E-Cigarette Flavoring Shown To Be Harmful To Lungs

6 months, 3 weeks ago

1658  0
Posted on Feb 05, 2019, 8 p.m.

Two chemicals commonly used to flavor e-cigarettes have been found to be harmful to the lungs in a study conducted by scientists from Harvard University, as published in Nature Scientific Reports.

Researchers examined the effects of e-cigarette flavoring agents on human epithelium and found two common flavorings can have damaging effects on the functioning of cilia that line the human airway; cilia are found on 50-75% of airway epithelial cells and play key roles in sweeping out dust, mucus, and other particles from the airways.

Cilia keep the air entering the lungs clean and free of irritants for proper breathing, when not working well lung function deteriorates; chemical flavoring agents used in e-cigarettes were found to affect expression of genes encoding ciliary production and function.

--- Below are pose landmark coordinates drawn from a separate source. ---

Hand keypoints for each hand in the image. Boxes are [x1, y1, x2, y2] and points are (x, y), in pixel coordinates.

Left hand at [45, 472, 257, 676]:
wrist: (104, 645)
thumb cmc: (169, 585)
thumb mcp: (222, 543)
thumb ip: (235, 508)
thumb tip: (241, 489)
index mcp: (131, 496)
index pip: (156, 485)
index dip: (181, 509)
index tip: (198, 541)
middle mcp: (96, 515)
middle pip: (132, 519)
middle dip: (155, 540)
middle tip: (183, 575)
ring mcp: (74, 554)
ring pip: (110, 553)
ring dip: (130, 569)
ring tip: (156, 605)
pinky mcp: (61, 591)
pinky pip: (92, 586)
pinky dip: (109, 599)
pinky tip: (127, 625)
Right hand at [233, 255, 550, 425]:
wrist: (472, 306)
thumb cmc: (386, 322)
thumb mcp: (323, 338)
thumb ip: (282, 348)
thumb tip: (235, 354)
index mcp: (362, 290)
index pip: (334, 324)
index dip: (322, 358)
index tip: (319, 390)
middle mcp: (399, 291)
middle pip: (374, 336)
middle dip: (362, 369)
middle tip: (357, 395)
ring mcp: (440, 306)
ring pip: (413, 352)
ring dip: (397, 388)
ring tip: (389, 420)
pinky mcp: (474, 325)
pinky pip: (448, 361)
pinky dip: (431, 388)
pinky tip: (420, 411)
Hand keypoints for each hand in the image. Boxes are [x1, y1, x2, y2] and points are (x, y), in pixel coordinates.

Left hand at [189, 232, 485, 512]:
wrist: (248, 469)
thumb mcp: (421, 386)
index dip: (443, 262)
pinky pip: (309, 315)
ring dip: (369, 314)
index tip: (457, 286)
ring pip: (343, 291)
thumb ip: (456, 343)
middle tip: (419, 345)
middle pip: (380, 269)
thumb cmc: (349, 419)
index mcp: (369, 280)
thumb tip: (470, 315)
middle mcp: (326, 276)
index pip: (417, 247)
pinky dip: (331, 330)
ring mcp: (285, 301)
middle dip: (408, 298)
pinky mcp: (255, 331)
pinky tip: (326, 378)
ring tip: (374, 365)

Over 90% of the examined e-cigs contained diacetyl and 2,3-pentanedione flavorants and lesser amounts of other chemicals according to earlier research conducted by Joseph Allen. Diacetyl is a common flavoring agent that has not been linked to harmful effect through consumption, however inhalation is a different process.

Inhaling diacetyl has been indicated in available research to harm the lungs, causing bronchiolitis obliterans which is a severe lung condition first seen in workers who inhaled diacetyl while manufacturing microwave popcorn.

A few facilities substituted 2,3-pentanedione for diacetyl after danger of inhalation was reported, effects of inhaling these chemical have not been studied so far. Newer techniques were used in this study to examine how these chemicals affected epithelial cells arranged to simulate living human airway tissue.

After exposing human bronchial epithelium to theses chemicals for 24 hours a significant effect on gene expression was observed that resulted in poor ciliary synthesis and impaired function; effects were seen at low levels of inhalation which brings to question current safety limits for workers exposed to them. Currently there are no safety standards for e-cigarettes and users are not warned about the dangers of inhaling these chemicals.